> [TEXTO DEL EJERCICIO]:
━━━━━━━━━━━━━━━━━━━━

Cuando Herb Fingerhut asumió su cargo de director de operaciones de una panadería, tenía por delante algunos desafíos aparentemente sencillos: lograr que sus trabajadores se cubrieran el cabello con redecillas, que ajustaran los tiempos de producción, que se acostumbraran a marcar tarjeta a la llegada y a respetar los turnos del almuerzo.
Pero la misión era mucho mayor: se trataba de conseguir que expandilleros y delincuentes que habían integrado bandas rivales en las calles convivieran ahora en armonía. Y, como si ello fuera poco, que hicieran que el negocio diera ganancias.
La panadería de Fingerhut es, en realidad, un programa de reinserción de pandilleros que se considera modelo a nivel mundial: el más grande de Estados Unidos y el más duradero de Los Ángeles, la ciudad que, a mediados de los ’80, se había ganado la dudosa reputación de “capital pandillera” del país.
Allí -en una zona neutral del centro angelino pero muy cerca del East LA que supo cobijar a más de 1.300 bandas, según un conteo de las autoridades locales- nació Homeboy Industries.
“Empezamos a trabajar con la diversificación de la línea de panes. Lo que tenemos es una panadería artesanal totalmente profesional donde las personas que pasan por un entrenamiento quedan luego en capacidad de conseguir un trabajo y ganarse la vida”, dice a BBC Mundo el director de operaciones, un experto en marketing criado en una familia polaca con más de cien años de experiencia en pastelería.
Unos 50 empleados rotan en los mesones donde se amasan, rellenan y moldean panes y galletas. Otros se ocupan de llevar los productos a los más de 25 mercados del sur de California donde venden directo al público, a otros les toca la distribución a hoteles y restaurantes.
“Nuestra meta es un cliente nuevo a la semana. Y una facturación de diez millones de dólares”, afirma Fingerhut, que indica que han superado la marca de US$1,5 millones.
“Father-G”, líder
La receta lleva 25 años de maduración: este abril, Homeboy festeja el cuarto de siglo como programa antipandillas y, según sus responsables, ha atendido a un promedio de 15.000 jóvenes al año que llegan en busca de ayuda.

━━━━━━━━━━━━━━━━━━━━

> [DATOS MOSTRADOS]:

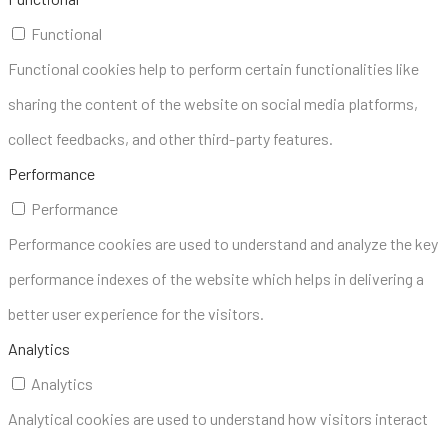
Functional
Functional cookies help to perform certain functionalities like
sharing the content of the website on social media platforms,
collect feedbacks, and other third-party features.
Performance
Performance
Performance cookies are used to understand and analyze the key
performance indexes of the website which helps in delivering a
better user experience for the visitors.
Analytics
Analytics
Analytical cookies are used to understand how visitors interact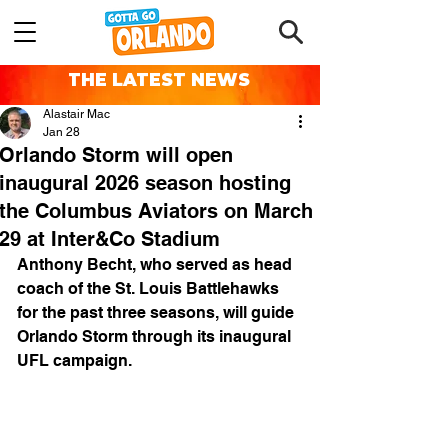
THE LATEST NEWS
Alastair Mac
Jan 28
Orlando Storm will open
inaugural 2026 season hosting
the Columbus Aviators on March
29 at Inter&Co Stadium
Anthony Becht, who served as head 
coach of the St. Louis Battlehawks 
for the past three seasons, will guide 
Orlando Storm through its inaugural 
UFL campaign. 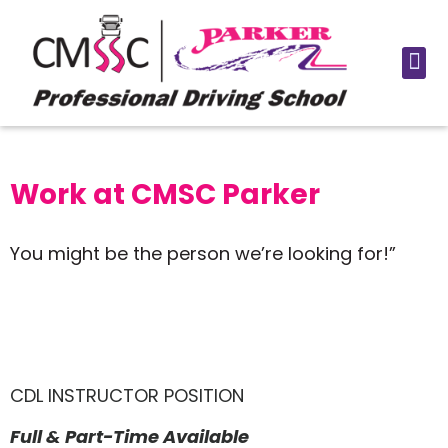
Work at CMSC Parker
You might be the person we’re looking for!”
CDL INSTRUCTOR POSITION
Full & Part-Time Available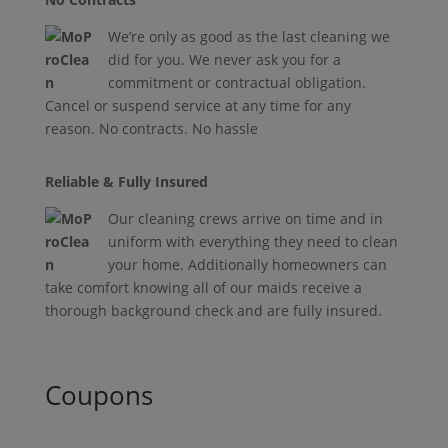
We’re only as good as the last cleaning we
did for you. We never ask you for a
commitment or contractual obligation.
Cancel or suspend service at any time for any
reason. No contracts. No hassle
Reliable & Fully Insured
Our cleaning crews arrive on time and in
uniform with everything they need to clean
your home. Additionally homeowners can
take comfort knowing all of our maids receive a
thorough background check and are fully insured.
Coupons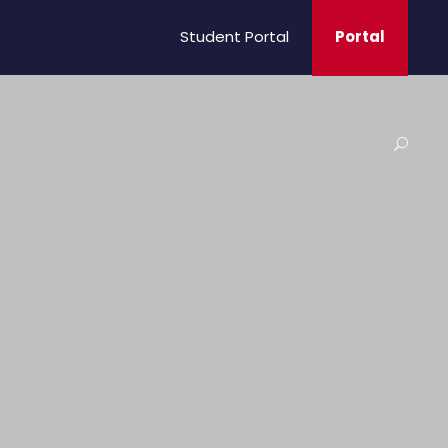
Student Portal
Portal
ging
B.Sc Nursing Admission 2026 – 2027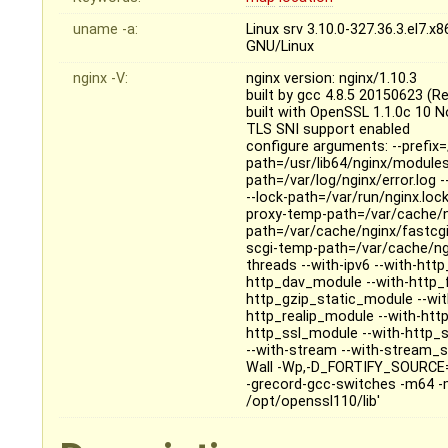
uname -a:
Linux srv 3.10.0-327.36.3.el7
GNU/Linux
nginx -V:
nginx version: nginx/1.10.3
built by gcc 4.8.5 20150623 (R
built with OpenSSL 1.1.0c 10 
TLS SNI support enabled
configure arguments: --prefix=
path=/usr/lib64/nginx/modules 
path=/var/log/nginx/error.log 
--lock-path=/var/run/nginx.loc
proxy-temp-path=/var/cache/n
path=/var/cache/nginx/fastcg
scgi-temp-path=/var/cache/ngin
threads --with-ipv6 --with-ht
http_dav_module --with-http_
http_gzip_static_module --wi
http_realip_module --with-htt
http_ssl_module --with-http_
--with-stream --with-stream_s
Wall -Wp,-D_FORTIFY_SOURCE=2
-grecord-gcc-switches -m64 -m
/opt/openssl110/lib'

━━━━━━━━━━━━━━━━━━━━

> [TAREAS PENDIENTES]:
(a) Enumera los desafíos aparentemente sencillos que tenía Fingerhut con sus trabajadores al asumir el cargo, según el texto sobre la panadería de Homeboy Industries.
(b) Indica, por favor, si cada afirmación coincide con el texto sobre la panadería de Homeboy Industries. Responde sí o no y cita las palabras del texto que lo deciden. (i) Fingerhut se crió en una familia con larga experiencia en pastelería. (ii) La panadería ya factura diez millones de dólares. (iii) Los productos se venden directamente al público en más de 25 mercados del sur de California.
(c) Continúa el texto sobre la panadería de Homeboy Industries a partir de su última oración.

> [RESPUESTAS POR PUNTO]:
(a)
- Lograr que se cubrieran el cabello con redecillas
- Que ajustaran los tiempos de producción
- Que se acostumbraran a marcar tarjeta a la llegada
- Que respetaran los turnos del almuerzo

(b)
(i) Sí: "criado en una familia polaca con más de cien años de experiencia en pastelería".
(ii) No: "Nuestra meta es un cliente nuevo a la semana. Y una facturación de diez millones de dólares" y "han superado la marca de US$1,5 millones".
(iii) Sí: "los más de 25 mercados del sur de California donde venden directo al público".

(c)
La longevidad y el volumen del proyecto, sin embargo, no explican por completo por qué Homeboy atrae la mirada de académicos y activistas: desde el comienzo fue pensado como un programa de ayuda, sí, pero uno que debía garantizar cierta rentabilidad para conseguir fondos que ayudaran a su operación.
Así, esta organización sin fines de lucro se convirtió en un negocio –o varios- que dan mucho dinero. “Nada es tan efectivo para detener una bala como un empleo”, dice su eslogan.
La idea y la ejecución tienen un primer responsable, un hombre que ha adquirido estatus de celebridad entre participantes del programa y colaboradores: Greg Boyle.
Este sacerdote jesuita, fundador del emprendimiento, sigue siendo su motor: cuando “Father-G”, “G-Dog” o simplemente “G”, como lo apodan, está en la casa de Homeboy, su día es una sucesión de reuniones de cinco minutos con todos lo que hacen fila para verlo. Son muchos. Un salón lleno de rostros tatuados, brazos con marcas, cuerpos curtidos.
El resto del tiempo Boyle lo pasa viajando. Da cursos y charlas, es consultor de gobiernos y legislaturas, miembro del Concejo Nacional contra las Pandillas, integrante del grupo transnacional impulsado desde Los Ángeles para ayudar al proceso de pacificación entre maras en El Salvador.
“Cuando empezamos era el peor momento de violencia en Los Ángeles, con casi 1.000 homicidios (anuales) relacionados con pandillas en 1992. Desde entonces ese número se ha reducido a la mitad, y luego a la mitad… en gran medida gracias a este programa, que ayudó a cambiar la manera en la que se pensaba la intervención”, dice Boyle, de 58 años y tupida barba blanca, en diálogo con BBC Mundo. (Y las estadísticas lo apoyan: las cifras del alguacil del condado de Los Ángeles indican que en 2012 hubo 105 homicidios vinculados con la actividad pandillera).
Diversificar ingresos
Fue en 1992 que el sacerdote creó la panadería. Luego vino un restaurante a la calle, un servicio de catering, mermeladas, una línea de tortillas propia que compite en el supermercado con las grandes marcas y tiene hasta su salsa para acompañar.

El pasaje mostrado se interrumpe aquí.